The walk time was not a problem; the remaining seven empty minutes of staring at the baggage carousel was.
So, in a burst of innovation, the executives moved the arrival gates farther away from the baggage claim area. Passengers now had to walk much farther but their bags were often waiting for them when they arrived.
Problem solved. The complaints dropped.
For the same article, Stone interviewed MIT operations researcher Richard Larson, the world’s leading expert on waiting in lines to discover the psychology behind our waiting. What happened at the Houston airport makes for a perfect illustration.
According to Larson, the length of our wait is not as important as what we’re doing while we wait. “Often the psychology of queuing is more important than the statistics of the wait itself,” says Larson.
Essentially, we tolerate “occupied time” (for example, walking to baggage claim) far better than “unoccupied time” (such as standing at the baggage carousel). Give us something to do while we wait, and the wait becomes endurable.

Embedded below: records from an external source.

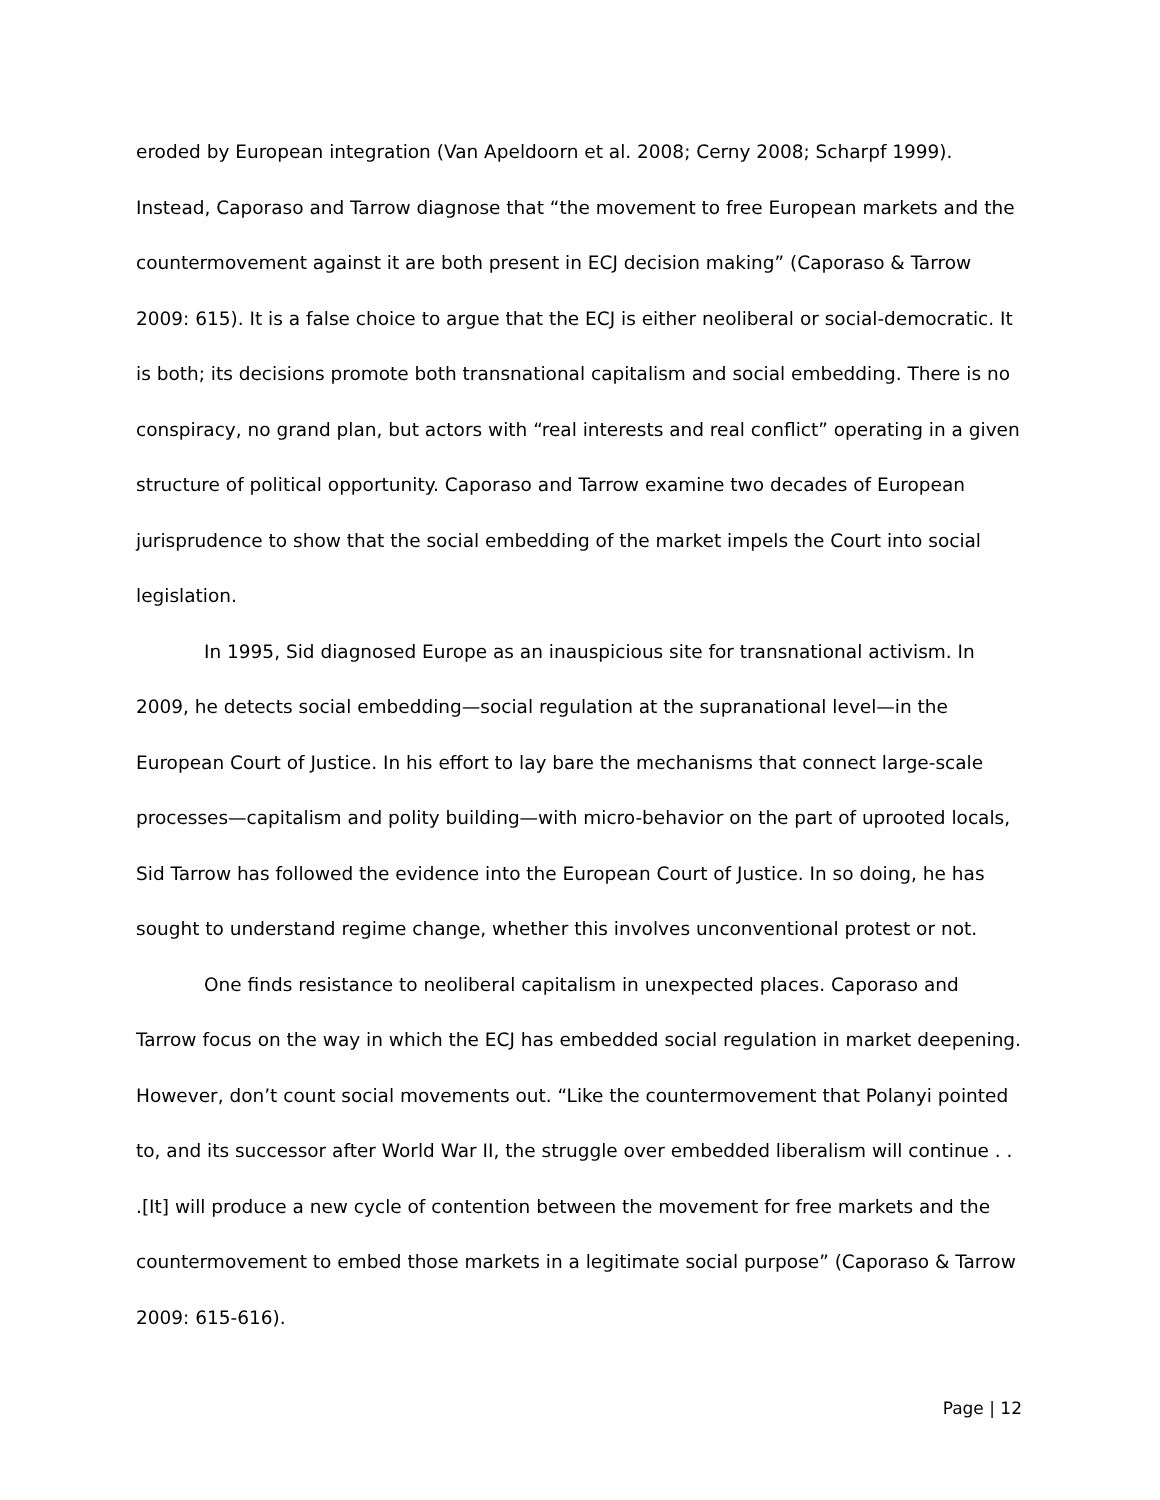eroded by European integration (Van Apeldoorn et al. 2008; Cerny 2008; Scharpf 1999). Instead, Caporaso and Tarrow diagnose that “the movement to free European markets and the countermovement against it are both present in ECJ decision making” (Caporaso & Tarrow 2009: 615). It is a false choice to argue that the ECJ is either neoliberal or social-democratic. It is both; its decisions promote both transnational capitalism and social embedding. There is no conspiracy, no grand plan, but actors with “real interests and real conflict” operating in a given structure of political opportunity. Caporaso and Tarrow examine two decades of European jurisprudence to show that the social embedding of the market impels the Court into social legislation.
In 1995, Sid diagnosed Europe as an inauspicious site for transnational activism. In 2009, he detects social embedding—social regulation at the supranational level—in the European Court of Justice. In his effort to lay bare the mechanisms that connect large-scale processes—capitalism and polity building—with micro-behavior on the part of uprooted locals, Sid Tarrow has followed the evidence into the European Court of Justice. In so doing, he has sought to understand regime change, whether this involves unconventional protest or not.
One finds resistance to neoliberal capitalism in unexpected places. Caporaso and Tarrow focus on the way in which the ECJ has embedded social regulation in market deepening. However, don’t count social movements out. “Like the countermovement that Polanyi pointed to, and its successor after World War II, the struggle over embedded liberalism will continue . . .[It] will produce a new cycle of contention between the movement for free markets and the countermovement to embed those markets in a legitimate social purpose” (Caporaso & Tarrow 2009: 615-616).
Page | 12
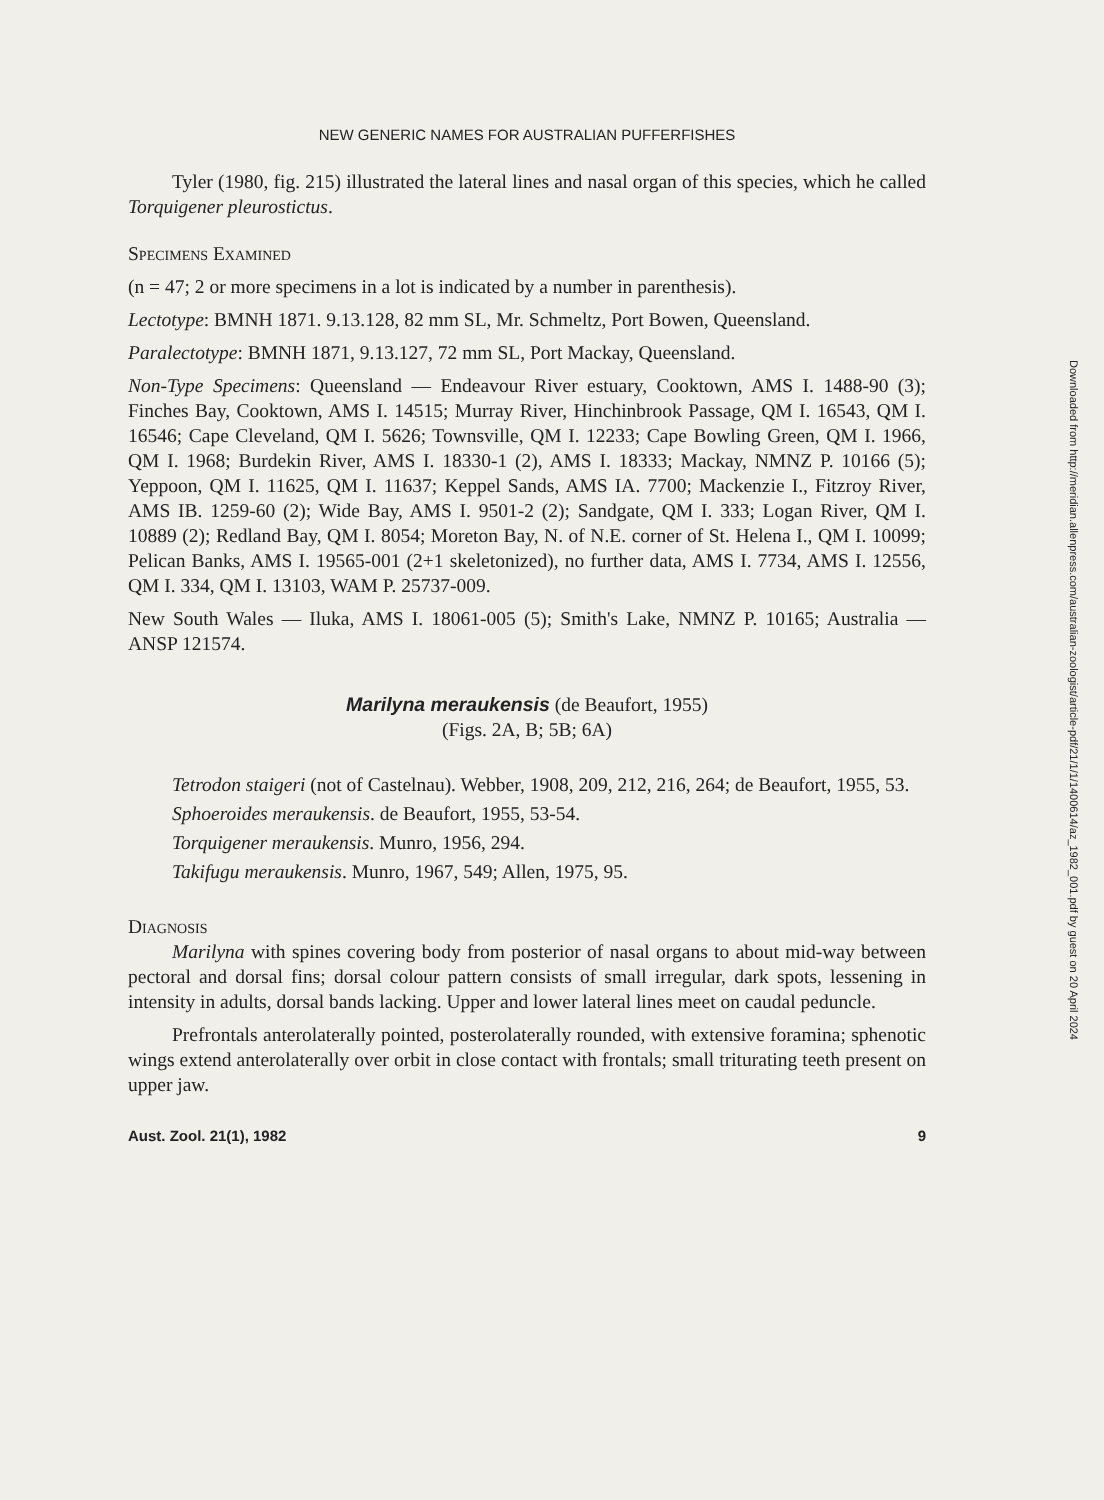NEW GENERIC NAMES FOR AUSTRALIAN PUFFERFISHES
Tyler (1980, fig. 215) illustrated the lateral lines and nasal organ of this species, which he called Torquigener pleurostictus.
Specimens Examined
(n = 47; 2 or more specimens in a lot is indicated by a number in parenthesis).
Lectotype: BMNH 1871. 9.13.128, 82 mm SL, Mr. Schmeltz, Port Bowen, Queensland.
Paralectotype: BMNH 1871, 9.13.127, 72 mm SL, Port Mackay, Queensland.
Non-Type Specimens: Queensland — Endeavour River estuary, Cooktown, AMS I. 1488-90 (3); Finches Bay, Cooktown, AMS I. 14515; Murray River, Hinchinbrook Passage, QM I. 16543, QM I. 16546; Cape Cleveland, QM I. 5626; Townsville, QM I. 12233; Cape Bowling Green, QM I. 1966, QM I. 1968; Burdekin River, AMS I. 18330-1 (2), AMS I. 18333; Mackay, NMNZ P. 10166 (5); Yeppoon, QM I. 11625, QM I. 11637; Keppel Sands, AMS IA. 7700; Mackenzie I., Fitzroy River, AMS IB. 1259-60 (2); Wide Bay, AMS I. 9501-2 (2); Sandgate, QM I. 333; Logan River, QM I. 10889 (2); Redland Bay, QM I. 8054; Moreton Bay, N. of N.E. corner of St. Helena I., QM I. 10099; Pelican Banks, AMS I. 19565-001 (2+1 skeletonized), no further data, AMS I. 7734, AMS I. 12556, QM I. 334, QM I. 13103, WAM P. 25737-009.
New South Wales — Iluka, AMS I. 18061-005 (5); Smith's Lake, NMNZ P. 10165; Australia — ANSP 121574.
Marilyna meraukensis (de Beaufort, 1955)
(Figs. 2A, B; 5B; 6A)
Tetrodon staigeri (not of Castelnau). Webber, 1908, 209, 212, 216, 264; de Beaufort, 1955, 53.
Sphoeroides meraukensis. de Beaufort, 1955, 53-54.
Torquigener meraukensis. Munro, 1956, 294.
Takifugu meraukensis. Munro, 1967, 549; Allen, 1975, 95.
Diagnosis
Marilyna with spines covering body from posterior of nasal organs to about mid-way between pectoral and dorsal fins; dorsal colour pattern consists of small irregular, dark spots, lessening in intensity in adults, dorsal bands lacking. Upper and lower lateral lines meet on caudal peduncle.
Prefrontals anterolaterally pointed, posterolaterally rounded, with extensive foramina; sphenotic wings extend anterolaterally over orbit in close contact with frontals; small triturating teeth present on upper jaw.
Aust. Zool. 21(1), 1982 9
Downloaded from http://meridian.allenpress.com/australian-zoologist/article-pdf/21/1/1/1400614/az_1982_001.pdf by guest on 20 April 2024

But there is a limit to that.
I once read about a college professor who asked a question of his students about how upset they would be if they lost a bit of money. I later used this question in the classes which I taught.
He put it this way: “If you had $86,400 and someone stole $10 from you, would you throw away the $86,390 you still have to try and get your $10 back? Or would you just let it go?”
Every time I asked that question, every student agreed that if that happened to them, they would let it go. I then asked them the same question, only this time, the amount was $864 and they lost 10 cents. The consensus of the students was the same: Let it go.
But then I said, “You have 86,400 seconds every single day, and time is much more valuable than money. You can always work for more money, but once a second passes you can never get it back. Every time someone upsets us, it probably took 10 seconds or not much more, so why do we throw away the other 86,390 seconds worrying about it or being upset.”
When we wait, it feels like unoccupied time to us. When we let other people upset us, it seems like we are throwing away time. But, as we said before, time is such a valuable commodity. We need to invest it wisely, because it is not something we can recover. We all make this mistake.
The Apostle Paul put it best when he said, “Therefore be careful how you walk, not as unwise men but as wise, making the most of your time, because the days are evil. (Ephesians 5:15-16). Sometimes, that investment of time is simply waiting – waiting on God, as David so beautifully put it: “Wait for the LORD; Be strong and let your heart take courage; Yes, wait for the LORD.” (Psalm 27:14).
God wants you and me to make the most of our time, but sometimes, that means waiting on Him. And waiting on God is never easy.
It challenges each one of us to develop a new perspective on what God is doing in and around and through us while we are waiting on Him.
And of course, the ultimate goal is to trust Him and only Him completely, leaving the results in His hands!